- [Problem 1] Below, in the records, pull out every line that contains the string "tuplet", matching case exactly.
------ Reading passage
Studies attempting to provide answers to these questions are still rare (as of 2009). In [27,28,29], user surveys and evaluation studies were conducted providing answers to most of the above questions. A main conclusion is that there is demand for interactive alignment systems. Users are willing to test and use various systems and do find automatically generated mappings useful. However, the task of creating the mappings is considered complex and working with tools is mostly described as hard. Interestingly, better cognitive support was expected to improve productivity more than advancements in the matching algorithms.
Performed user surveys and evaluation studies delivered assessments on the functionality of the existing tools as well as numerous improvement suggestions. Based on these results, we derive a summarized set of requirements for interactive ontology alignment tools:
  • Presentation of mapping candidates together with the estimated confidence and, if possible, with the inclusion of information on why the mapping was generated.
  • Navigation and exploration of ontologies providing detailed information on every element of the explored ontology.
  • Overview of the alignment results for identification of regions with promising matching candidates.
  • Capability to adjust the level of detail for the viewed data, as well as the choosing of the area of interest which shall be explored.
  • Filtering depending on features of the mappings, such as terms describing the concepts, mapping confidence, status of the mapping (confirmed, rejected, not inspected), etc.
  • Confirming and rejecting automatically generated mappings as well as adding and removing mappings manually. If possible, this should be done such that the system will learn from users’ interventions.
  • Collaboration via communication, commenting, tagging, and the voting on and annotating of mappings and ontology elements.
  • Ability to partition the mapping task into chunks assignable to team members and to monitor team member progress.
------------
------ Data rows
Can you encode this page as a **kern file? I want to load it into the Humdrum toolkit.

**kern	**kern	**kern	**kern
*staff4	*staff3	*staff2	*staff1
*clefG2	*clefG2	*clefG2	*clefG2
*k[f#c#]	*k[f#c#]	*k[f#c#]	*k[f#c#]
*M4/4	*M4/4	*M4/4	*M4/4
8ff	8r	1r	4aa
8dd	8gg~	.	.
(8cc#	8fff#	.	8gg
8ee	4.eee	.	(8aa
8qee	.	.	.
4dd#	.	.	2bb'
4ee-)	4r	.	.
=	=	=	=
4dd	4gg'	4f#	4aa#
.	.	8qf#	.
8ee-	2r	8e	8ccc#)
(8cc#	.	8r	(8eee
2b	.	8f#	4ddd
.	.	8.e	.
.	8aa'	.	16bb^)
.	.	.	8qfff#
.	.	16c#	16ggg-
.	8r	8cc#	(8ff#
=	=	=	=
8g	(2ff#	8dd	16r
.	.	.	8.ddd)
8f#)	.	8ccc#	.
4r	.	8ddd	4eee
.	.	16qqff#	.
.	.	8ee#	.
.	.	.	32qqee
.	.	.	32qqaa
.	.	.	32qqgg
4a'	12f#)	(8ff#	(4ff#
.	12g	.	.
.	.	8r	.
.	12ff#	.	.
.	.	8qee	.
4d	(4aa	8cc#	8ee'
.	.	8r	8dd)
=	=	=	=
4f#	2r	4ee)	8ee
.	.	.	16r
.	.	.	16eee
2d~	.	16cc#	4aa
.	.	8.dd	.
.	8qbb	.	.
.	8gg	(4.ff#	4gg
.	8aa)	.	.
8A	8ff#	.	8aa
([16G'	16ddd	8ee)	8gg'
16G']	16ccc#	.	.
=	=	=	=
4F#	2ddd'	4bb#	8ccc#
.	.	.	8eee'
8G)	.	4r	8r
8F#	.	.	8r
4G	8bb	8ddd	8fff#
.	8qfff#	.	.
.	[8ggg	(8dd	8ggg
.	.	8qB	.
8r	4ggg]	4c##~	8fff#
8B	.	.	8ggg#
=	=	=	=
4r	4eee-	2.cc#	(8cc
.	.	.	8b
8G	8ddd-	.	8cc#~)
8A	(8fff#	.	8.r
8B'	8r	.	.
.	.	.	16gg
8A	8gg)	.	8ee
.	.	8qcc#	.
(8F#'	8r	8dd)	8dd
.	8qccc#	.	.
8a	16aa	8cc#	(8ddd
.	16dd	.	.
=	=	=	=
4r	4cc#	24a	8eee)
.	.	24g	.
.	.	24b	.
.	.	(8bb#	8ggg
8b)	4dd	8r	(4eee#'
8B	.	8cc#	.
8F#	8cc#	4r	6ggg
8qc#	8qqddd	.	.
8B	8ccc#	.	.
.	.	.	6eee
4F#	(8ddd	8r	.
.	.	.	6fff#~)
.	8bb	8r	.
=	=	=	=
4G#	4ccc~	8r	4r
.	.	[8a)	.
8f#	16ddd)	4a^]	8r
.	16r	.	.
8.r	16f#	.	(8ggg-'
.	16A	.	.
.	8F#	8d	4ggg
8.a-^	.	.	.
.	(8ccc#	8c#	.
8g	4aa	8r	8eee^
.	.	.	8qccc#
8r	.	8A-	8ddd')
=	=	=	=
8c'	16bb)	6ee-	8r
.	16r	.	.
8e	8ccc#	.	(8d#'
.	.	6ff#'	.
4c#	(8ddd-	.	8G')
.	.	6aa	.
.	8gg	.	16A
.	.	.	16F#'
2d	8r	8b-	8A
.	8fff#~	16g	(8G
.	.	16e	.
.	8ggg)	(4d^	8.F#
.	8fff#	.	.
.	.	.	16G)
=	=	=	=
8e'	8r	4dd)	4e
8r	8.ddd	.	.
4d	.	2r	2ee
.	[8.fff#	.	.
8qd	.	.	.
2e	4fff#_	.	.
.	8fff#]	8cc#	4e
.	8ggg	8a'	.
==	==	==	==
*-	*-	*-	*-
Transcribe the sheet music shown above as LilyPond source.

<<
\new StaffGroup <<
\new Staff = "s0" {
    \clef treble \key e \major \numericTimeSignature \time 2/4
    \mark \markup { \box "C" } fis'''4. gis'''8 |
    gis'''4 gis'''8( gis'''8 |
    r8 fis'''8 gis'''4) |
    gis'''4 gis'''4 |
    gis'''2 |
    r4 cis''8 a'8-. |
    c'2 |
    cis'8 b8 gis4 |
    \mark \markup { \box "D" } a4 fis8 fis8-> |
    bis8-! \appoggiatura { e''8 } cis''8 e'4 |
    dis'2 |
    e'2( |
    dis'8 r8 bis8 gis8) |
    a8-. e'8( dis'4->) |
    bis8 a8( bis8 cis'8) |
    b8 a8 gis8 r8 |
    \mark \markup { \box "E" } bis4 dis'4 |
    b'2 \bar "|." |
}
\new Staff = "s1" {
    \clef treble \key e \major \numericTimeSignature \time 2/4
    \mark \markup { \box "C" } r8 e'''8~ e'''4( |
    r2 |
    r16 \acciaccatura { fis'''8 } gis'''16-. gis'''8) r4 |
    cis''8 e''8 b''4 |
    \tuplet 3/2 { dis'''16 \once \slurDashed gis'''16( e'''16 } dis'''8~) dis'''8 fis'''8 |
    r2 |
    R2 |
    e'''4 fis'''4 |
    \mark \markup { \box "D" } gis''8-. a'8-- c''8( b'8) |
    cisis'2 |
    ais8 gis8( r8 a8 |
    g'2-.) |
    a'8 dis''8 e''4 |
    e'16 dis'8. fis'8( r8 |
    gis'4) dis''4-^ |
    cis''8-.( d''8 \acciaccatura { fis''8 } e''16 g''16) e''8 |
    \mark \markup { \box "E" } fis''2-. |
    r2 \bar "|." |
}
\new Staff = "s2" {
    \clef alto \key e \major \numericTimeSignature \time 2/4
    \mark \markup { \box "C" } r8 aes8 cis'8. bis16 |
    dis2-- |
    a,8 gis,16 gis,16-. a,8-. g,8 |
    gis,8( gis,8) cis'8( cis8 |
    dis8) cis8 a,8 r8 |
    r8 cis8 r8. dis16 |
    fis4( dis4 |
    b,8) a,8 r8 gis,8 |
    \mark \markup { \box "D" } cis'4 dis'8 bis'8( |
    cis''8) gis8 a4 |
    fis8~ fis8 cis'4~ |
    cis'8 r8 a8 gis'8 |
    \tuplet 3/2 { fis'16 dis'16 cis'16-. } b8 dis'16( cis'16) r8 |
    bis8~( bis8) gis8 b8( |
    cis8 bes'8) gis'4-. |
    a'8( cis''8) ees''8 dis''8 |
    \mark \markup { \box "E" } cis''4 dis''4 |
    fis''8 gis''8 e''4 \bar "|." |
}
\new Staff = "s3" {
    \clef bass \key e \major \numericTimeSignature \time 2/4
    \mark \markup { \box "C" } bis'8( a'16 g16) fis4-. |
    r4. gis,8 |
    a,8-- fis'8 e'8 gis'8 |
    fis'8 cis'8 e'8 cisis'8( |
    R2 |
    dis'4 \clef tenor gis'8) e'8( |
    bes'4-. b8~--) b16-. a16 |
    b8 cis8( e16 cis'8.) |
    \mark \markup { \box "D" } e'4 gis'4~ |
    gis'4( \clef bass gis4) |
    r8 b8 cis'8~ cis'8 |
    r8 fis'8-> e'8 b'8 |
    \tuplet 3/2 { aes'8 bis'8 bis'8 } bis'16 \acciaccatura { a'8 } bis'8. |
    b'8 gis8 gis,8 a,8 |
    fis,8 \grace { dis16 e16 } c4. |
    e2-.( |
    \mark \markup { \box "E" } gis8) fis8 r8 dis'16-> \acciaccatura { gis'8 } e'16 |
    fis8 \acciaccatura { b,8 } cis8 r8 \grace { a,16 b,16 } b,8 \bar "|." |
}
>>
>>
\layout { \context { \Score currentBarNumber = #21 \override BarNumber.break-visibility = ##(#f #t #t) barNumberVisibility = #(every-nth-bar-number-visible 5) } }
------------
- [Problem 2] Write out the passage on ontology alignment tools above from "Performed user surveys" up to and including "promising matching candidates.", copying it word for word.

- [Expected answer 1]
    \tuplet 3/2 { dis'''16 \once \slurDashed gis'''16( e'''16 } dis'''8~) dis'''8 fis'''8 |
    \tuplet 3/2 { fis'16 dis'16 cis'16-. } b8 dis'16( cis'16) r8 |
    \tuplet 3/2 { aes'8 bis'8 bis'8 } bis'16 \acciaccatura { a'8 } bis'8. |

- [Expected answer 2]
Performed user surveys and evaluation studies delivered assessments on the functionality of the existing tools as well as numerous improvement suggestions. Based on these results, we derive a summarized set of requirements for interactive ontology alignment tools:
  • Presentation of mapping candidates together with the estimated confidence and, if possible, with the inclusion of information on why the mapping was generated.
  • Navigation and exploration of ontologies providing detailed information on every element of the explored ontology.
  • Overview of the alignment results for identification of regions with promising matching candidates.